In discussion several people raised questions about the curator's role in shaping what we see (notes and links from a previous course discussion of this topic are relevant), and more generally about the relevance of an artist's intentions in determining what we see (more notes and links relevant to this topic). In the interview with Mona Hatoum above, it is interesting in this context that she expressly discusses multiple interpretations of the work that transfigures domestic utensils:
'...it becomes a sort of threat as opposed to comfort and then makes you think about all the possible unpleasant things to do with home whether it's like the housewife or the woman feeling entrapped by domesticity, or whether it's to do with a condemned environment where the inhabitants have to flee, or an environment that is to do with incarceration as in being under house arrest, or the notion of the home denied. I mean there could be so many different readings, but basically what I like to do with these works is to like introduce a kind of disruptive element, physical or psychological element, that makes you question the whole environment.' (from the interview with John Tusa)
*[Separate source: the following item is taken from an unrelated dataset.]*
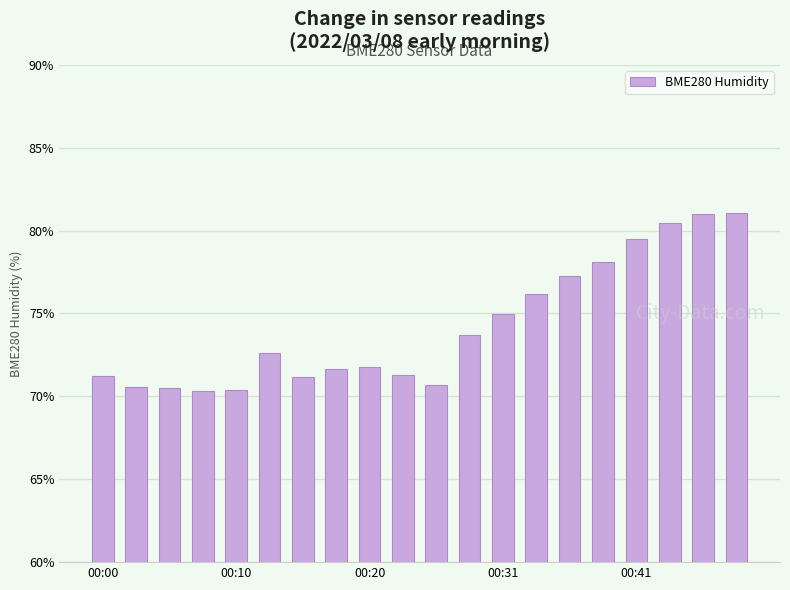

What is the difference between the second highest and minimum values?

10.7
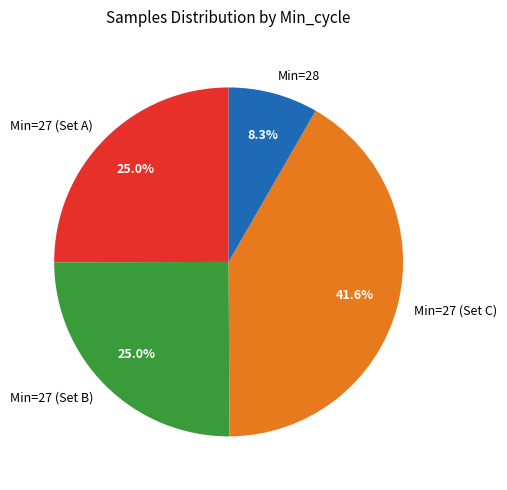

How many segments does this pie chart have?

4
Listen or read the entire interview for the interesting comments she makes about multiple meanings and the richness of artworks: 'the language of art is slippery' 'the meanings are never fixed', and the analogy she makes between a work of art and a mirror. (You might also look at a discussion from a previous course of questions about projective interpretation and alleged objective meanings of works of art).